Different ways to obtain the trajectory
This example builds upon the Direct reconstruction of 2D golden angle radial data example and demonstrates three ways to obtain the trajectory information required for image reconstruction:
using the trajectory that is stored in the ISMRMRD file
calculating the trajectory using the radial 2D trajectory calculator
calculating the trajectory from the pulseq sequence file using the PyPulseq trajectory calculator
Show download details
# Download raw data from Zenodo
import tempfile
from pathlib import Path
import mrpro
import torch
import zenodo_get
dataset = '14617082'
tmp = tempfile.TemporaryDirectory() # RAII, automatically cleaned up
data_folder = Path(tmp.name)
zenodo_get.zenodo_get([dataset, '-r', 5, '-o', data_folder]) # r: retries
Using KTrajectoryIsmrmrd - Trajectory saved in ISMRMRD file
Passing an instance of KTrajectoryIsmrmrd
to
when loading the data tells the KData
object to use the trajectory
that is stored in the ISMRMRD file.
Note
Often the trajectory information has not been stored in the ISMRMRD file, in which case loading the trajectory this way will raise an error.
# Read the raw data and the trajectory from ISMRMRD file
kdata = mrpro.data.KData.from_file(
data_folder / 'radial2D_402spokes_golden_angle_with_traj.h5',
mrpro.data.traj_calculators.KTrajectoryIsmrmrd(),
)
# Reconstruct image
reconstruction = mrpro.algorithms.reconstruction.DirectReconstruction(kdata)
img_using_ismrmrd_traj = reconstruction(kdata)
Using KTrajectoryRadial2D - Specific trajectory calculator
For some common trajectories, we provide specific trajectory calculators. These calculators often require only a few parameters to be specified, such as the angle between spokes in the radial trajectory. Other parameters will be taken from the ISMRMRD file. This will calculate the trajectory using the radial 2D trajectory calculator.
Note
You can also implement your own trajectory calculator by subclassing
KTrajectoryCalculator
.
# Read raw data and calculate trajectory using KTrajectoryRadial2D
golden_angle = torch.pi * 0.618034
kdata = mrpro.data.KData.from_file(
data_folder / 'radial2D_402spokes_golden_angle_with_traj.h5',
mrpro.data.traj_calculators.KTrajectoryRadial2D(golden_angle),
)
# Reconstruct image
reconstruction = mrpro.algorithms.reconstruction.DirectReconstruction(kdata)
img_using_rad2d_traj = reconstruction(kdata)

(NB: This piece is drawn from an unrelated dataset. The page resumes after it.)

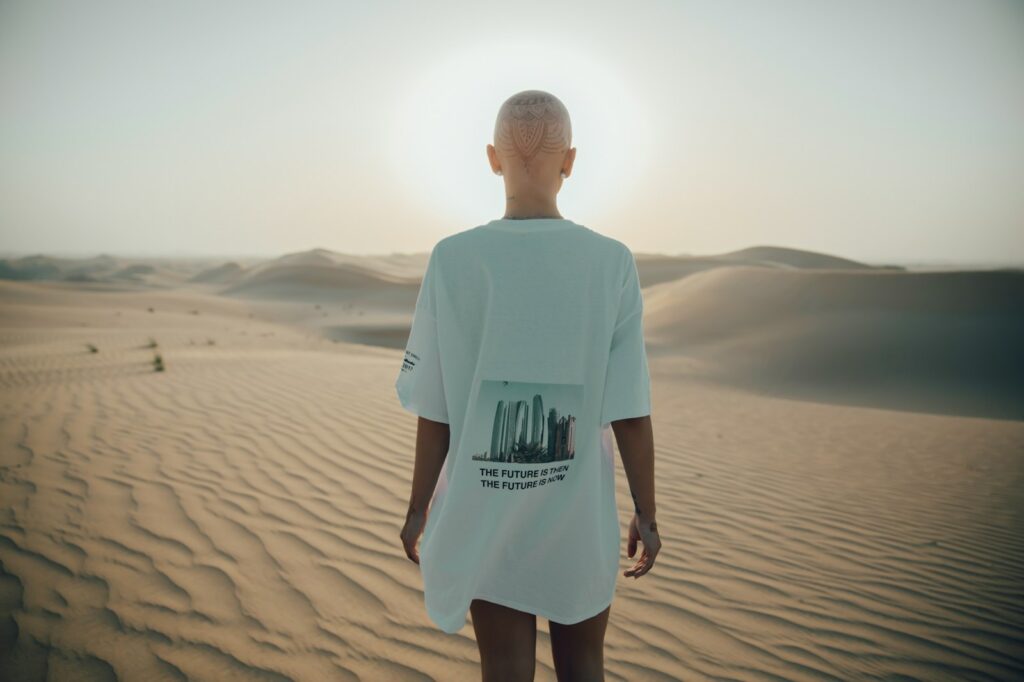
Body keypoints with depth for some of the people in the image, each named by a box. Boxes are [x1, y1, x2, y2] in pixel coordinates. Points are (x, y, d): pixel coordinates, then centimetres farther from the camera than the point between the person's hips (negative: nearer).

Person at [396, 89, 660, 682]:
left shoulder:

Using KTrajectoryPulseq - Trajectory from pulseq sequence file
This will calculate the trajectory from the pulseq sequence file using the PyPulseq trajectory calculator. This method requires the pulseq sequence file that was used to acquire the data. The path to the sequence file is provided as an argument to KTrajectoryPulseq.
# Read raw data and calculate trajectory using KTrajectoryPulseq
seq_path = data_folder / 'radial2D_402spokes_golden_angle.seq'
kdata = mrpro.data.KData.from_file(
data_folder / 'radial2D_402spokes_golden_angle_with_traj.h5',
mrpro.data.traj_calculators.KTrajectoryPulseq(seq_path),
)
# Reconstruct image
reconstruction = mrpro.algorithms.reconstruction.DirectReconstruction(kdata)
img_using_pulseq_traj = reconstruction(kdata)
Plot the different reconstructed images
All three images are reconstructed using the same raw data and should look almost identical.
Show plotting details
import matplotlib.pyplot as plt
import torch
def show_images(*images: torch.Tensor, titles: list[str] | None = None) -> None:
"""Plot images."""
n_images = len(images)
_, axes = plt.subplots(1, n_images, squeeze=False, figsize=(n_images * 3, 3))
for i in range(n_images):
axes[0][i].imshow(images[i], cmap='gray')
axes[0][i].axis('off')
if titles:
axes[0][i].set_title(titles[i])
plt.show()
show_images(
img_using_ismrmrd_traj.rss()[0, 0],
img_using_rad2d_traj.rss()[0, 0],
img_using_pulseq_traj.rss()[0, 0],
titles=['KTrajectoryIsmrmrd', 'KTrajectoryRadial2D', 'KTrajectoryPulseq'],
)

Tada! We have successfully reconstructed images using three different trajectory calculators.
Note
Which of these three methods is the best depends on the specific use case: If a trajectory is already stored in the ISMRMRD file, it is the most convenient to use. If a pulseq sequence file is available, the trajectory can be calculated using the PyPulseq trajectory calculator. Otherwise, a trajectory calculator needs to be implemented for the specific trajectory used.